Que dire des dialogues ? Des répliques complètement déglingos elles-aussi, avec comme meilleur exemple « Même s’ils arrivent à choper Storm, ils sont quand même aux antipodes ».
Les acteurs sont en en roue libre, cabotinent plein fer et n’ont strictement rien à foutre de la trame narrative du film. The Rock joue « Roadblock », le soldat bourrin crétin au sourcil levé, rôle similaire à la virgule près à ceux de « Doom » et « Fast Five ». Fort heureusement, il s’en donne à cœur joie et s’éclate comme il peut pour sauver les meubles.
Bruce Willis se croie dans « Red » ou le récent « Die Hard 5 » et joue la sempiternelle carte du militaire excommunié, las et fatigué de devoir reprendre du service. Vivement la retraite Bruce, la vraie. Eh oui, à force, on commence par le savoir par cœur que tu as « un peu de cholestérol ».
Adrianne Palicki, transfuge de Rachel Nichols, incarne Lady Jay, personnage féminin lambda interchangeable quand le benêt D.J. Cotrona (D.J. Cotroquoi ?) remplace le frenchy Saïd Taghmaoui en side-kick un peu geek.
Jonathan Pryce – « Zlatan (Ibrahimovic) », ah non pardon « Zartan » – se contente de froncer les sourcils pour figurer le double maléfique du président des Etats-Unis.
Et un incroyable tampon WTF pour le rappeur RZA, perdu au milieu de la débâcle, dans la peau de « Blind Master ».
Seuls Lee Byung-hun (« J’ai rencontré le diable ») et Ray Park (Andy Serkis version arts martiaux), qui incarnent respectivement le ninja blanc Sorm Shadow et le mutique Snake Eyes, tirent leur épingle du jeu, et prennent plaisir à se savater la gueule.
Derrière la caméra, Jon M. Chu, le mec qui a réalisé le biopic Justin Bieber et quelques volets de la saga « Sexy Dance » – v’là le CV – filme avec les pieds ce qu’on lui demande de filmer, notamment une immonde séquence d’attaque des Joe où l’on comprend que dalle dans le déroulement de l’action. Même la 3D – à priori son domaine de prédilection si l’on check sa filmo – récolte une mention calamiteuse, comprenez par là qu’elle vous grille la rétine.
Reste à saluer une scène (expéditive, dommage !) à peu près potable dans l’Himalaya (enfin plutôt devant un bon gros écran vert) où Ray Park castagne quelques ninjas façon acrobranche new age.

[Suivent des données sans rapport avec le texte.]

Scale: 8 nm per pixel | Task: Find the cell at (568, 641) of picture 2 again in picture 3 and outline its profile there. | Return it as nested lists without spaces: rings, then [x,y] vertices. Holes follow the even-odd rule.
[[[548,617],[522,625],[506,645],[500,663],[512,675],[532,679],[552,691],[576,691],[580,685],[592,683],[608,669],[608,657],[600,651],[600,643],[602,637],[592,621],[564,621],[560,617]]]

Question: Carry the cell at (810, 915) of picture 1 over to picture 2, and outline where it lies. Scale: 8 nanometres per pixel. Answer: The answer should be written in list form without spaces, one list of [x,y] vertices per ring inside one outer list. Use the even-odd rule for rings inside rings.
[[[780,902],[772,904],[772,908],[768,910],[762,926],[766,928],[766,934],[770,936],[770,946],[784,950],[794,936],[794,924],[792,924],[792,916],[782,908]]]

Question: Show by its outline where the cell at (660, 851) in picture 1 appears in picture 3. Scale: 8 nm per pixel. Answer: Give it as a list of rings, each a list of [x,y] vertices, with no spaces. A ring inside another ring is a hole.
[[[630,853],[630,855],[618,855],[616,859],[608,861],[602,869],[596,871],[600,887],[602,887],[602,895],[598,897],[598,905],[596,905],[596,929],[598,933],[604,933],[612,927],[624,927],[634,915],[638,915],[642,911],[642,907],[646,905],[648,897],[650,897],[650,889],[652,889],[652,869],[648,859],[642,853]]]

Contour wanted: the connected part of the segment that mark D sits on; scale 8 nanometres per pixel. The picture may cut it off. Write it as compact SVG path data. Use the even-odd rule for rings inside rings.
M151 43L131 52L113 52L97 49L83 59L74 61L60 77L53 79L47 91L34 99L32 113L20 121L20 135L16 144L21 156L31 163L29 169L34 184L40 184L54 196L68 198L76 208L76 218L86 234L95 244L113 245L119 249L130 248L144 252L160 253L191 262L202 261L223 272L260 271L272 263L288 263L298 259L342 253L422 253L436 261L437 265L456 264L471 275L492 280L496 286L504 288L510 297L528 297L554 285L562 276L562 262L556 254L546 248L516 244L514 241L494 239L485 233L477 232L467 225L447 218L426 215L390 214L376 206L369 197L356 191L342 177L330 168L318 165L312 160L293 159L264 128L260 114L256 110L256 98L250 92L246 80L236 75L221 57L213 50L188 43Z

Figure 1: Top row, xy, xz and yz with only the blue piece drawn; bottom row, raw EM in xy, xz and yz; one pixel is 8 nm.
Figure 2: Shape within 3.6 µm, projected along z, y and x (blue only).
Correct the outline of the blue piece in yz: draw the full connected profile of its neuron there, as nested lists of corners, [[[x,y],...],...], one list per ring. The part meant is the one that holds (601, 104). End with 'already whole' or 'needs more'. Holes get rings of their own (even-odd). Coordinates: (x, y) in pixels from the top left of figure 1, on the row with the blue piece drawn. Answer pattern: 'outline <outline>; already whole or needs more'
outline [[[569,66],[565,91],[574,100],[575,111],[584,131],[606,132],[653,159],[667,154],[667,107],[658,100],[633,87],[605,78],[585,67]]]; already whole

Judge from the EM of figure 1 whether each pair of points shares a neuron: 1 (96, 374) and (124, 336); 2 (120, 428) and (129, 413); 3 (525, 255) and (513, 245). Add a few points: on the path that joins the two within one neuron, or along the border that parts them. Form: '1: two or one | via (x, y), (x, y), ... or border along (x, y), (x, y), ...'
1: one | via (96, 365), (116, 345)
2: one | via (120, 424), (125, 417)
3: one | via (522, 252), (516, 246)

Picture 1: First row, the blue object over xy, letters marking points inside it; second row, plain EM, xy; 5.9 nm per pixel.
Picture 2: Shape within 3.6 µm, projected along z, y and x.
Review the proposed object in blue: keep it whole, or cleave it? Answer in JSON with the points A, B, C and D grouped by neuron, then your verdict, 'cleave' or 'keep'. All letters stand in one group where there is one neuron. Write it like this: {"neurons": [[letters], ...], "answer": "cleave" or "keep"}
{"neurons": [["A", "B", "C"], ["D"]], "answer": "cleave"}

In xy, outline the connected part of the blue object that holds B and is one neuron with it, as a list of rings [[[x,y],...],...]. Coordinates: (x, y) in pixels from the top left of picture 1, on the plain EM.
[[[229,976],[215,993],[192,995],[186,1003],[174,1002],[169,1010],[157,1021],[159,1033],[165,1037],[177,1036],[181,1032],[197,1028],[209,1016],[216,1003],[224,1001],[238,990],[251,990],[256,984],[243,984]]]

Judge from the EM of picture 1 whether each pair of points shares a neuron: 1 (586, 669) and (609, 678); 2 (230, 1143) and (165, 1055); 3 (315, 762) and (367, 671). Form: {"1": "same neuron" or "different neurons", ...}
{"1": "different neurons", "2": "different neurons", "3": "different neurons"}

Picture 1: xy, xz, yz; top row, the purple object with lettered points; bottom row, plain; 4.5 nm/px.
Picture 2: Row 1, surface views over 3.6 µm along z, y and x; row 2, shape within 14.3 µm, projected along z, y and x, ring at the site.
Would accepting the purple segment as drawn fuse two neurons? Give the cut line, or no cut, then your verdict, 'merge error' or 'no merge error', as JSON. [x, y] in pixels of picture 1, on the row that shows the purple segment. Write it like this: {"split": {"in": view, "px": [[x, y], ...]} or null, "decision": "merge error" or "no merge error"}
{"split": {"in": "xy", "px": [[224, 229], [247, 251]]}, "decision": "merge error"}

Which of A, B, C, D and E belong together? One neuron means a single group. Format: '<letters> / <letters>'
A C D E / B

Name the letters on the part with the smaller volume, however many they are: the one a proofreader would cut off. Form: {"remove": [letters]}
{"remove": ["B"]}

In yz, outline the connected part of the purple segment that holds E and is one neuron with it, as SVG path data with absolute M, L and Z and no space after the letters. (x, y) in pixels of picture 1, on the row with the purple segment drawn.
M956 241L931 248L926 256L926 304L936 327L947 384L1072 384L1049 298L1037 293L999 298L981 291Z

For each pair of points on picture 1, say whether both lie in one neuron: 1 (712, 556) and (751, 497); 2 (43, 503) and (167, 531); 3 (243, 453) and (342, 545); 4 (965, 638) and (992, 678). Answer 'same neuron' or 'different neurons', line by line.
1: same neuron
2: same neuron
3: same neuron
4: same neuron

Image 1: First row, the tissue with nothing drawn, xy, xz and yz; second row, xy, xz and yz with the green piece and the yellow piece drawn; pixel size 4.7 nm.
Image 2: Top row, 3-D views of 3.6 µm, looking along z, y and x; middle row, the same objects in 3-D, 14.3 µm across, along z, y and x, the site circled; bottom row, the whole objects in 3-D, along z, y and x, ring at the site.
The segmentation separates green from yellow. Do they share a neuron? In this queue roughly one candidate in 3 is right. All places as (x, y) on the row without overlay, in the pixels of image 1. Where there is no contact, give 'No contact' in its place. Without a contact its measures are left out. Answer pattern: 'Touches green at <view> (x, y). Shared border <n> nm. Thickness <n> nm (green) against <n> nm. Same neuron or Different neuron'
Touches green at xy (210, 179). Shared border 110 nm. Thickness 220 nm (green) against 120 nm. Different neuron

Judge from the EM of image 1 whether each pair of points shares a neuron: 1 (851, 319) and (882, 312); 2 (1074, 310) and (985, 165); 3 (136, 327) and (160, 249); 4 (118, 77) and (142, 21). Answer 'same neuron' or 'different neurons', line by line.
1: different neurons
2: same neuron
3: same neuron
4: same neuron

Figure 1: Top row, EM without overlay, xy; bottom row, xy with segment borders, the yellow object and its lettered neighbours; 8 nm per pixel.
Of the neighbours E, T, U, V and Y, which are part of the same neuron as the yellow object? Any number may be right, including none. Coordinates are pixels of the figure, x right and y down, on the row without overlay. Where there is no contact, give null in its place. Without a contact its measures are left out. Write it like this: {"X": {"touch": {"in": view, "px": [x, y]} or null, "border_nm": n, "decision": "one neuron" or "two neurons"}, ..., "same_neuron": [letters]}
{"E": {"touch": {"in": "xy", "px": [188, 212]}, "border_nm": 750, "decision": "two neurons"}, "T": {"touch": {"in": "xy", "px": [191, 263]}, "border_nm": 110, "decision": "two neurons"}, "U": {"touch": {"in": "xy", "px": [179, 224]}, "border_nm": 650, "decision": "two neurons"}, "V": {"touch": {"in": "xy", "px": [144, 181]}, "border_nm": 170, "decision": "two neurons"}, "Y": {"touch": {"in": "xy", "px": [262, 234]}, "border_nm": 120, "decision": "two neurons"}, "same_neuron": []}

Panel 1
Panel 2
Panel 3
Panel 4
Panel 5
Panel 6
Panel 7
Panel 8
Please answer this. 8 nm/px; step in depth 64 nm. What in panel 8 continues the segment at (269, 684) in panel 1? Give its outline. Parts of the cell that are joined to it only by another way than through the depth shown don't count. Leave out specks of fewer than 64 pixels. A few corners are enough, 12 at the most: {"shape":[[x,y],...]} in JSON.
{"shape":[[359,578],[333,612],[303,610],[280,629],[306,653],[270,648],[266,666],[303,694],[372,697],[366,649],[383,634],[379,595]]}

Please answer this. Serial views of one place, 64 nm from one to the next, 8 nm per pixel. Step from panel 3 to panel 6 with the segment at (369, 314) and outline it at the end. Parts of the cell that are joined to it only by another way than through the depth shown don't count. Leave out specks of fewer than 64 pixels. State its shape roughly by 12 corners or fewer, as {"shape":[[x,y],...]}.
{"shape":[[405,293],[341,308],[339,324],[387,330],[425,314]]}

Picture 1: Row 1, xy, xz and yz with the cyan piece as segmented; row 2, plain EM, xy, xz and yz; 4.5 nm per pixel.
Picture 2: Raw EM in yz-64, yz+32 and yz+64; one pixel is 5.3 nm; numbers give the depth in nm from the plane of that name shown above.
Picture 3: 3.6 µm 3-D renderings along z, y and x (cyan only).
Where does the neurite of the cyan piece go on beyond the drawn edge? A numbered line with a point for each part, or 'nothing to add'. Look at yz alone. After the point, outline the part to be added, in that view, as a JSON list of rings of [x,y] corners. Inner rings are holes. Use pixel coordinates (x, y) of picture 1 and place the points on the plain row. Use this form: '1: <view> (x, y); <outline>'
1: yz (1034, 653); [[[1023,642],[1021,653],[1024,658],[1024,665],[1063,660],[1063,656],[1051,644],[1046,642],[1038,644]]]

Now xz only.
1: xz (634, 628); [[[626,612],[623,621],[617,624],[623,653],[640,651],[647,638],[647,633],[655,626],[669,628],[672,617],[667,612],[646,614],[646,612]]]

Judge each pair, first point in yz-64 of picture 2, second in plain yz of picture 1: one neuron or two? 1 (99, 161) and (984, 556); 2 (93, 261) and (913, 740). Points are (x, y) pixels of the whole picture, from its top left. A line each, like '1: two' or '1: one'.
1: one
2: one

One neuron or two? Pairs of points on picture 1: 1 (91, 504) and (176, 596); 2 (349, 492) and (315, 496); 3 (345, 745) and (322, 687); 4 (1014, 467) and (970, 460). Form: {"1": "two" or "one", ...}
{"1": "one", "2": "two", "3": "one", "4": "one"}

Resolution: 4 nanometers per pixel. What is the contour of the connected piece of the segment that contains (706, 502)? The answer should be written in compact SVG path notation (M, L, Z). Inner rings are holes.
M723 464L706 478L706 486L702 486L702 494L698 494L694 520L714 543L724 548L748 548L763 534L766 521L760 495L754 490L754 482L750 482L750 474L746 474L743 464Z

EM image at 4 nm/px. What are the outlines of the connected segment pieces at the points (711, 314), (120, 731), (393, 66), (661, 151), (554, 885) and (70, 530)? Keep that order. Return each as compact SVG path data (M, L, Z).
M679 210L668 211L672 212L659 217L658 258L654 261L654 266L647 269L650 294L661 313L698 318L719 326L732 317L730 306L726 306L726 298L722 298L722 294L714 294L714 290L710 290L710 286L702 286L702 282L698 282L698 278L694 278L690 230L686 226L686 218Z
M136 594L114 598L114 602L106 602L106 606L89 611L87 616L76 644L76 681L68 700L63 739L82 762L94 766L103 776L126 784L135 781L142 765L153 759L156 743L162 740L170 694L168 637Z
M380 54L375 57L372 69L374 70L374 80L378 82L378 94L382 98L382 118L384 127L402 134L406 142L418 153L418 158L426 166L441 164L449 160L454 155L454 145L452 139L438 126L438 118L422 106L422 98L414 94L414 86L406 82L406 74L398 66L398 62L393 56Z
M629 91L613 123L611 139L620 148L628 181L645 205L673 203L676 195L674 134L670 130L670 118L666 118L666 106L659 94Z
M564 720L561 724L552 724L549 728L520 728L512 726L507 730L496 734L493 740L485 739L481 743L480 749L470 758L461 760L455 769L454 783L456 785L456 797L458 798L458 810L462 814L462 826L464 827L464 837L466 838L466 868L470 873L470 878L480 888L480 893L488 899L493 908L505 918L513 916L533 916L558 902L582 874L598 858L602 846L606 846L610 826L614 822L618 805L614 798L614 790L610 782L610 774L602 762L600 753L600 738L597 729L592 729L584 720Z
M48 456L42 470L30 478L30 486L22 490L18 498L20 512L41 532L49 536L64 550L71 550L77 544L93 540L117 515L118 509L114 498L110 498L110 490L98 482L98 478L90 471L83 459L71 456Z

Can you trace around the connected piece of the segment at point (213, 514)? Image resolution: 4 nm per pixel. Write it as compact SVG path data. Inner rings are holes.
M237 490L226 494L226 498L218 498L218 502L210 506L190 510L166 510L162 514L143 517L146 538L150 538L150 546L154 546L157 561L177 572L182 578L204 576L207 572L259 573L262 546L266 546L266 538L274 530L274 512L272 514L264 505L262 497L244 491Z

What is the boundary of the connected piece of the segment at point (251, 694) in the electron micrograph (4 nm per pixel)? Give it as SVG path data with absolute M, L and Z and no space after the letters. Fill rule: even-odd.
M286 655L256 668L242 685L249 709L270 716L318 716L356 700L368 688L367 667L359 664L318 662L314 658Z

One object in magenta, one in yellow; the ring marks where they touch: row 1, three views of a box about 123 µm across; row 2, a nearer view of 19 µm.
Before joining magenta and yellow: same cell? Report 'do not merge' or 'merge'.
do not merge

Bilan : Stephen Sommers avait au moins le mérite d’assumer la bouse qu’il filmait et le concept assez grotesque d’une adaptation ciné à partir de figurines en plastique. Jon M. Chu, lui, oublie l'autodérision, le spectacle divertissant, la fantaisie et décérèbre le truc. Avec « GI Joe : Conspiration », les popcorns goulûment avalés ont hélas un (sale) goût de merde.